De rechtbank oordeelde dat de verdachte zich schuldig had gemaakt aan poging doodslag. Ondanks dat het slachtoffer geen aangifte had gedaan en op eigen kracht was opgestaan, was de rechtbank van mening dat de handelingen van de verdachte, die 16 keer op het slachtoffer had geschopt, de aanmerkelijke kans op de dood van het slachtoffer met zich meebrachten. De rechtbank weegt zwaar dat de verdachte geen blijk gaf van berouw en zijn gedrag als normaal beschouwde. De rechtbank legde een onvoorwaardelijke gevangenisstraf op, waarbij de ernst van het feit en de houding van de verdachte zwaar meegewogen werden. De op te leggen straf is gegrond op de artikelen 45 en 287 van het Wetboek van Strafrecht.

Uitspraak

RECHTBANK AMSTERDAM

VONNIS
Parketnummer: 13/701049-19 (Promis)
Datum uitspraak: 2 april 2019
Vonnis van de rechtbank Amsterdam, meervoudige strafkamer, in de strafzaak tegen
[verdachte],
geboren te [geboorteplaats] op [geboortedatum] 1988,
zonder vaste woon- of verblijfplaats in Nederland,
gedetineerd in het Detentiecentrum [naam] te [plaats] .
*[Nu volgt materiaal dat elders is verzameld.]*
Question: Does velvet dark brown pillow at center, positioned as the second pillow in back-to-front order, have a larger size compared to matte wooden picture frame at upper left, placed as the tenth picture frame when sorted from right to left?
1.Het onderzoek ter terechtzitting

Dit vonnis is op tegenspraak gewezen naar aanleiding van het onderzoek op de terechtzitting van 19 maart 2019 en mede naar aanleiding van het onderzoek op de terechtzitting van de politierechter van 30 januari 2019.
De rechtbank heeft kennisgenomen van de vordering van de officier van justitie mr. A.J.M. Vreekamp en van wat verdachte en zijn raadsman mr. F. Pool naar voren hebben gebracht.

2.Tenlastelegging

Aan verdachte is – kort gezegd – ten laste gelegd dat hij zich heeft schuldig gemaakt aan het slaan en schoppen van [slachtoffer] op 18 januari 2019 te Amsterdam. Dit slaan en schoppen is als volgt ten laste gelegd:
primair: poging doodslag;
subsidiair: zware mishandeling;
meer subsidiair: poging zware mishandeling;
meest subsidiair: mishandeling.
De tekst van de gehele tenlastelegging is opgenomen in bijlage I die aan dit vonnis is gehecht en geldt als hier ingevoegd.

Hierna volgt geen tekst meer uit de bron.